In summary, in the heating device of the present invention, the lamp tube is disposed in the outer casing, the support member and the spacer are disposed on the lamp tube, and the blocking member is disposed on the spacer. Thereby, the substrate can be placed on the support and heated by the thermal energy provided by the lamp, and the spacer can prevent the substrate from contacting the lamp tube, and the portion on the substrate that is easily overheated can block part of the thermal energy by the blocking member. Wherein, the shape and material of the spacer allow most of the thermal energy to be transferred to the substrate, and part of the thermal energy is absorbed by the blocking member to adjust the local heating degree of the substrate. Thereby, the heating device of the present invention is suitable for uniformly heating the substrate so that the heated substrate has a good overall temperature uniformity.

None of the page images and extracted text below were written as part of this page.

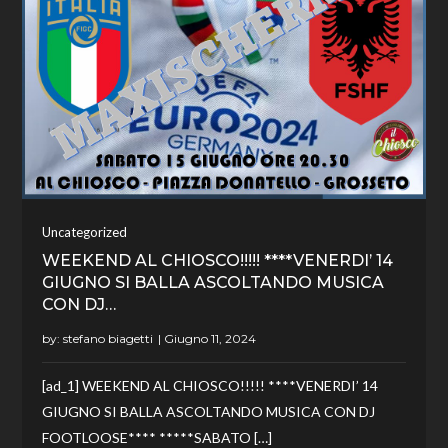
Uncategorized
WEEKEND AL CHIOSCO!!!!! ****VENERDI’ 14
GIUGNO SI BALLA ASCOLTANDO MUSICA
CON DJ…
by:
stefano biagetti
[ad_1] WEEKEND AL CHIOSCO!!!!! ****VENERDI’ 14
GIUGNO SI BALLA ASCOLTANDO MUSICA CON DJ
FOOTLOOSE**** *****SABATO […]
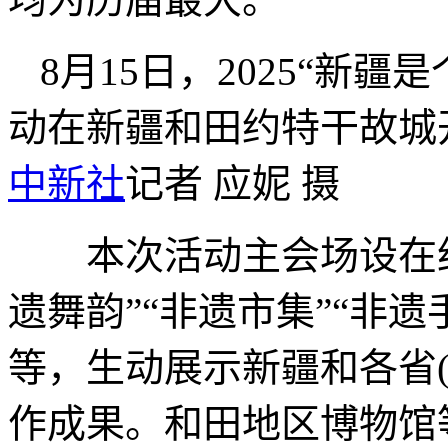
8月15日，2025“新
动在新疆和田约特干故
中新社
记者 应妮 摄
本次活动主会场设在约
遗舞韵”“非遗市集”“非遗
等，生动展示新疆和各省
作成果。和田地区博物馆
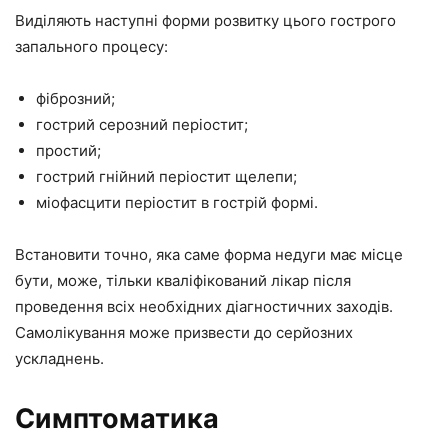
Виділяють наступні форми розвитку цього гострого
запального процесу:
фіброзний;
гострий серозний періостит;
простий;
гострий гнійний періостит щелепи;
міофасцити періостит в гострій формі.
Встановити точно, яка саме форма недуги має місце
бути, може, тільки кваліфікований лікар після
проведення всіх необхідних діагностичних заходів.
Самолікування може призвести до серйозних
ускладнень.
Симптоматика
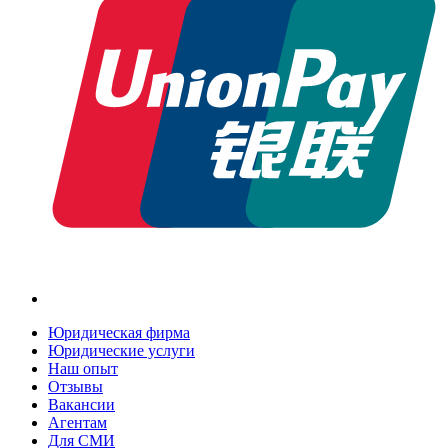
Юридическая фирма
Юридические услуги
Наш опыт
Отзывы
Вакансии
Агентам
Для СМИ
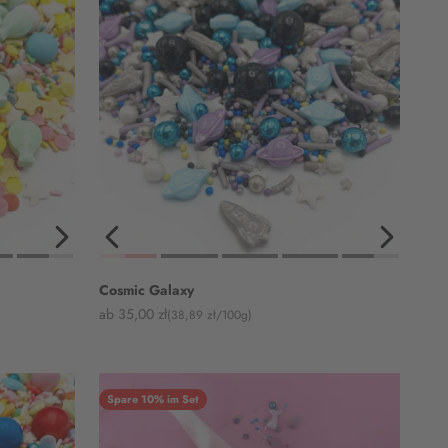
Cosmic Galaxy
Angebot
ab 35,00 zł
(38,89 zł/100g)
Spare 10% im Set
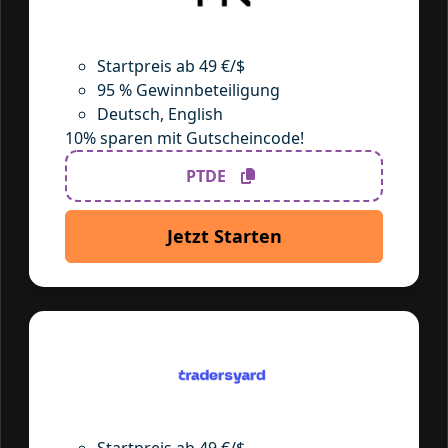
Startpreis ab 49 €/$
95 % Gewinnbeteiligung
Deutsch, English
10% sparen mit Gutscheincode!
PTDE
Jetzt Starten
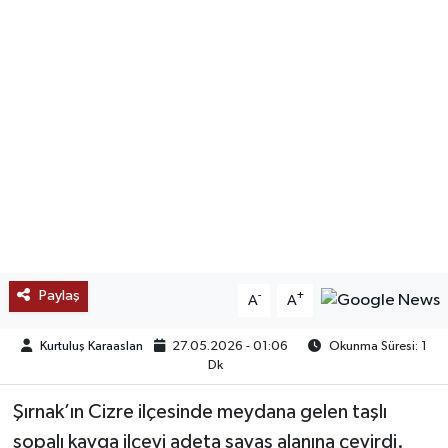
SAĞLIK
EĞİTİM
BÖLGE
KEŞFET
POPÜLER
DÜNYA
Paylaş
-
+
A
A
TREND
Kurtuluş Karaaslan
27.05.2026 - 01:06
Okunma Süresi: 1
Dk
MEDYA
Şırnak’ın Cizre ilçesinde meydana gelen taşlı
sopalı kavga ilçeyi adeta savaş alanına çevirdi.
OTOMOTİV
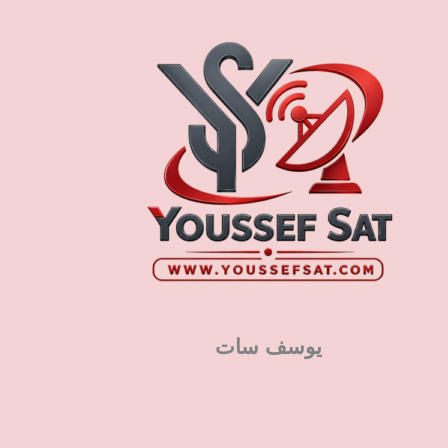
يوسف سات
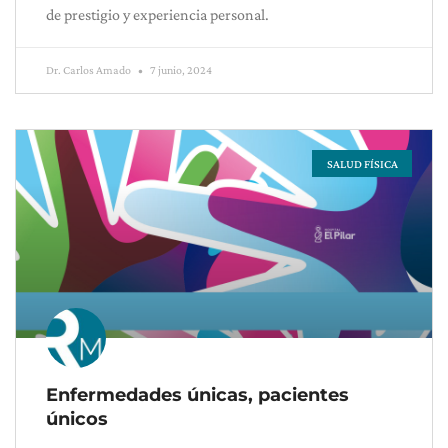
de prestigio y experiencia personal.
Dr. Carlos Amado
7 junio, 2024
SALUD FÍSICA
Enfermedades únicas, pacientes
únicos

Although the present invention has been disclosed in the above embodiments, it is not intended to limit the present invention, and any one of ordinary skill in the art can make some changes and refinements without departing from the spirit and scope of the present invention. The scope of the invention is defined by the scope of the appended claims.

100‧‧‧ heating device

100a to 100c‧‧‧ heating module

110‧‧‧Shell

120‧‧‧Light tube

130‧‧‧Isolation

140a, 140b‧‧‧blocking parts

150‧‧‧Support

Claims (10)

A heating device adapted to uniformly heat a substrate, the heating device comprising: a casing; a plurality of lamps disposed in the casing and providing a thermal energy; a support member disposed on the inner side of the casing and located at the On the light tube, the substrate is adapted to be placed on the support member; a spacer is disposed on the light tubes to isolate the light tubes from the substrate, and the thermal energy passes through the light tubes The spacer is transferred to the substrate; and at least one blocking member is disposed on the spacer to block a portion of the thermal energy transfer to a portion of the substrate. The heating device of claim 1, wherein the spacer comprises a spacer through which the thermal energy is transferred to the substrate. The heating device of claim 2, wherein the material of the insulation net comprises metal. The heating device of claim 1, wherein the spacer comprises a spacer through which the thermal energy is transferred to the substrate. The heating device of claim 4, wherein the material of the separator comprises quartz. The heating device of claim 1, wherein the material of the blocking member comprises a metal. The heating device of claim 1, wherein the lamps have the same size specifications. The heating device of claim 1, wherein the heat energy provided by the lamps passes through the spacer after the amount of heat loss is smaller than the heat energy provided by the lamps passes through the blocking member. After a loss. The heating device of claim 1, wherein each of the lamps comprises an infrared light tube, wherein the lamps provide the thermal energy by emitting infrared light. The heating device of claim 1, wherein the lamps correspond to at least two heating modules, and the heating modules are adapted to be independently assembled into or detached from the housing.